7.2. Limitations & Future Work
- Limitation - Data Scale: The authors hypothesize that their method's inability to fully recover all domains (like Traffic signs) in VL-Think is due to the small size of the fine-tuning dataset (1400 trajectories). The alignment regularizer can only do so much without sufficient data coverage.
- Limitation - Parameter Efficiency: They relied on LoRA (updating few parameters). They suggest that relaxing this constraint might allow for better recovery of concepts, though it would be more expensive.
- Future Work: Expanding the dataset breadth and applying this alignment strategy during the massive pre-training phase (not just fine-tuning) are suggested next steps.
7.3. Personal Insights & Critique
- Inspiration: This paper highlights a fundamental tension in Transfer Learning: Adaptation vs. Retention. We want the model to adapt to a new task (robotics) but retain old skills (vision). This is the "Catastrophic Forgetting" problem in disguise. The "Platonic Representation" solution—using a static teacher as a compass—is an elegant, computationally efficient way to navigate this trade-off.
- Applicability: This concept is not limited to robotics. It could apply to Medical AI (fine-tuning a general model on X-rays without losing general anatomy knowledge) or Legal AI.
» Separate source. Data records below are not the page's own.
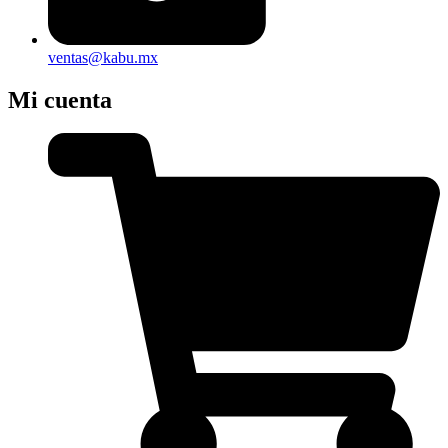
ventas@kabu.mx
Mi cuenta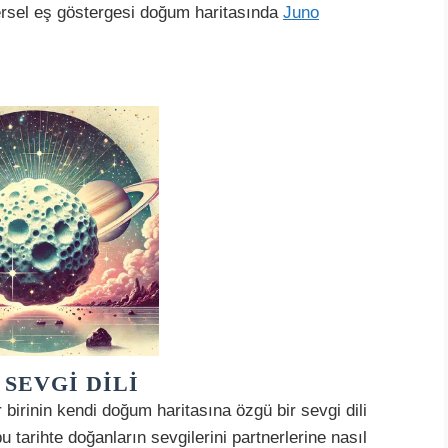
ersel eş göstergesi doğum haritasında
Juno
SEVGI DILI
birinin kendi doğum haritasına özgü bir sevgi dili
u tarihte doğanların sevgilerini partnerlerine nasıl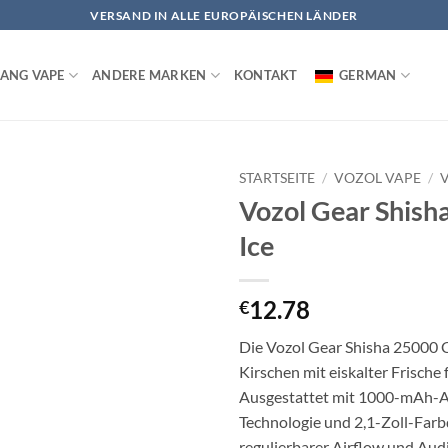
VERSAND IN ALLE EUROPÄISCHEN LÄNDER
ANG VAPE
ANDERE MARKEN
KONTAKT
GERMAN
STARTSEITE
/
VOZOL VAPE
/
Vozol Gear Shish
Ice
12.78
€
Die Vozol Gear Shisha 25000 Ch
Kirschen mit eiskalter Frische 
Ausgestattet mit 1000-mAh-Ak
Technologie und 2,1-Zoll-Farb
regulierbarer Airflow und Aud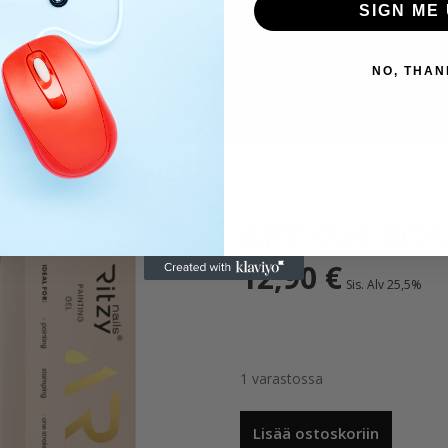
SIGN ME 
NO, THAN
ART Gel ROS
12,90
€
Sis. Alv 25,5%
1 varastossa
ART
Lisää ostoskoriin
Gel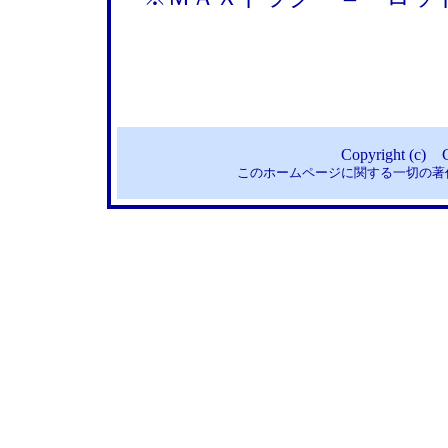
Copyright (c) C
このホームページに関する一切の著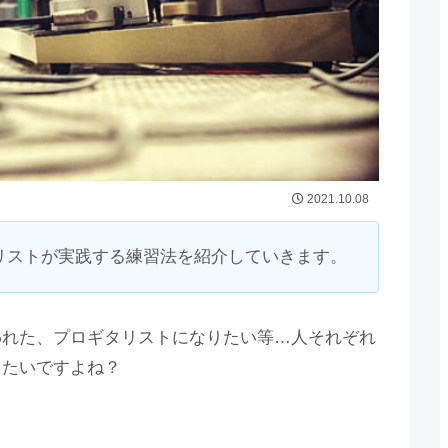
2021.10.08
リストが実践する練習法を紹介していきます。
われた、プロギタリストになりたい等…人それぞれ
りたいですよね？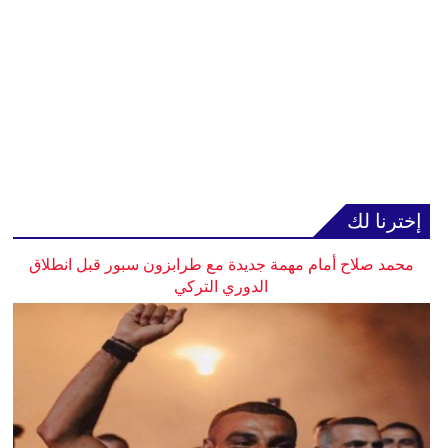
إخترنا لك
محمد صلاح أمام مهمة جديدة مع طرابزون سبور قبل انطلاق
الدوري التركي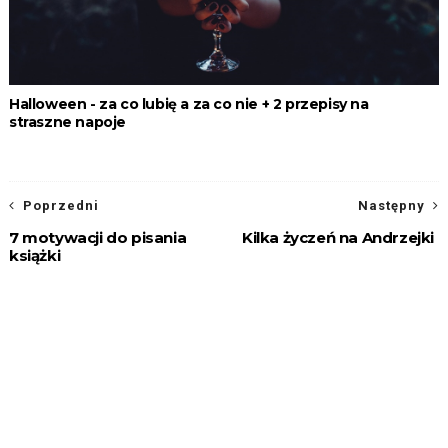
Halloween - za co lubię a za co nie + 2 przepisy na
straszne napoje
Poprzedni
Następny
7 motywacji do pisania
Kilka życzeń na Andrzejki
książki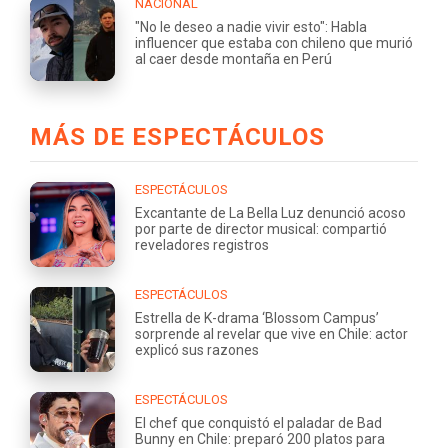
NACIONAL
"No le deseo a nadie vivir esto": Habla
influencer que estaba con chileno que murió
al caer desde montaña en Perú
MÁS DE ESPECTÁCULOS
ESPECTÁCULOS
Excantante de La Bella Luz denunció acoso
por parte de director musical: compartió
reveladores registros
ESPECTÁCULOS
Estrella de K-drama ‘Blossom Campus’
sorprende al revelar que vive en Chile: actor
explicó sus razones
ESPECTÁCULOS
El chef que conquistó el paladar de Bad
Bunny en Chile: preparó 200 platos para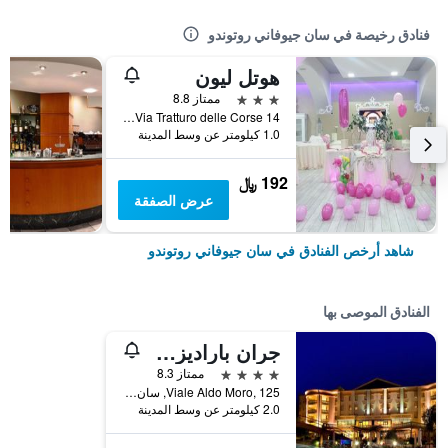
فنادق رخيصة في سان جيوفاني روتوندو
هوتل ليون
3 نجوم
ممتاز 8.8
Via Tratturo delle Corse 14, سان جيوفاني روتوندو, مقاطعة فودجا, إيطاليا
1.0 كيلومتر عن وسط المدينة
192 ﷼
عرض الصفقة
شاهد أرخص الفنادق في سان جيوفاني روتوندو
الفنادق الموصى بها
جران باراديزو هوتل سبا
4 نجوم
ممتاز 8.3
Viale Aldo Moro, 125, سان جيوفاني روتوندو, مقاطعة فودجا, إيطاليا
2.0 كيلومتر عن وسط المدينة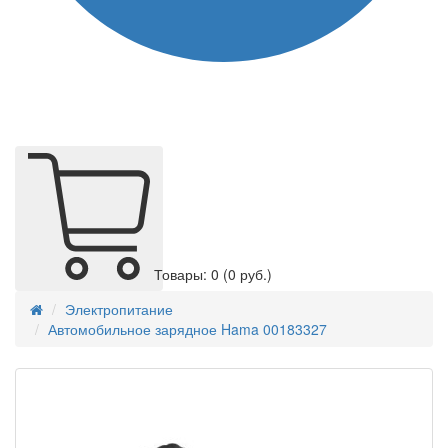
Товары: 0
(0 руб.)
Электропитание
Автомобильное зарядное Hama 00183327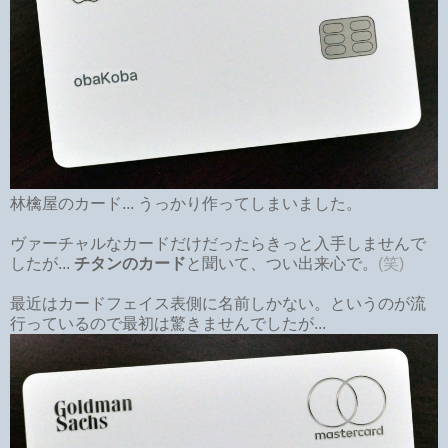
林檎屋のカード... うっかり作ってしまいました。
ヴァーチャルなカードだけだったらきっと入手しませんで
したが...
チタンのカード
と聞いて、つい出来心で。
(笑)
最近はカードフェイス表側に名前しかない。というのが流
行っているので最初は驚きませんでしたが...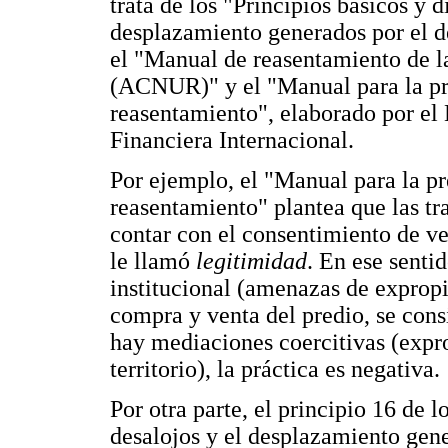
trata de los "Principios básicos y d
desplazamiento generados por el d
el "Manual de reasentamiento de l
(ACNUR)" y el "Manual para la pre
reasentamiento", elaborado por el
Financiera Internacional.
Por ejemplo, el "Manual para la pr
reasentamiento" plantea que las tr
contar con el consentimiento de ve
le llamó
legitimidad
. En ese senti
institucional (amenazas de exprop
compra y venta del predio, se cons
hay mediaciones coercitivas (expro
territorio), la práctica es negativa.
Por otra parte, el principio 16 de l
desalojos y el desplazamiento gene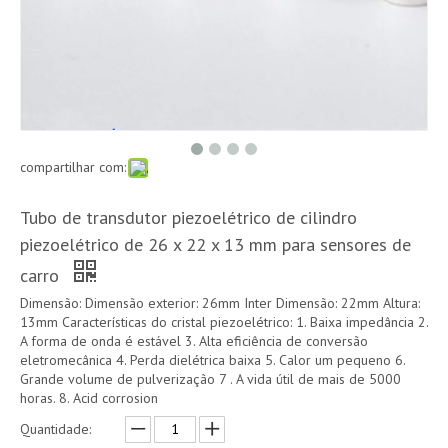
compartilhar com:
Tubo de transdutor piezoelétrico de cilindro
piezoelétrico de 26 x 22 x 13 mm para sensores de
carro
Dimensão: Dimensão exterior: 26mm Inter Dimensão: 22mm Altura:
13mm Características do cristal piezoelétrico: 1. Baixa impedância 2.
A forma de onda é estável 3. Alta eficiência de conversão
eletromecânica 4. Perda dielétrica baixa 5. Calor um pequeno 6.
Grande volume de pulverização 7 . A vida útil de mais de 5000
horas. 8. Acid corrosion
Quantidade: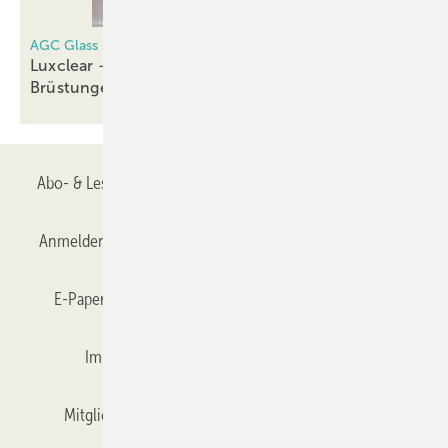
AGC Glass Europe
Luxclear – Spezialglas für Wintergärten,
Brüstungen und
Duschen
Abo- & Leserservice
AGB
Alle Inhalte chronologisch
Anmelden
Anmeldung & Registrierung
Datenschutz
E-Paper
Gentner Verlag
GLASWELT abonnieren
Impressum
Karriere bei Gentner
Team
Mitgliedschaften und Engagement
Mediaservice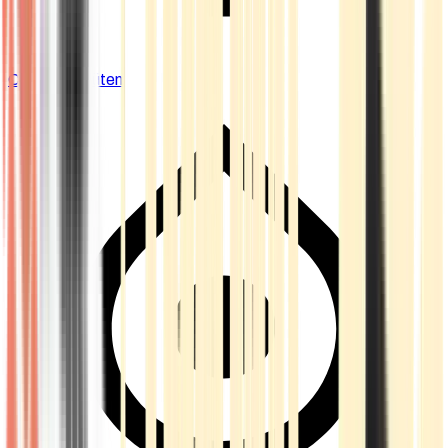
Cannabis Blüten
- Critique: The reliance on a "frozen" projector is a clever but potentially restrictive trick. It assumes the Teacher and Student spaces can be linearly mapped. If the student drifts too far non-linearly, a frozen MLP might fail. Investigating non-linear or dynamic alignment techniques could be interesting. Furthermore, while the "Simpler" benchmark is good, validating this on real-world hardware is essential to prove the "Attention Sink" doesn't cause safety issues in physical interaction.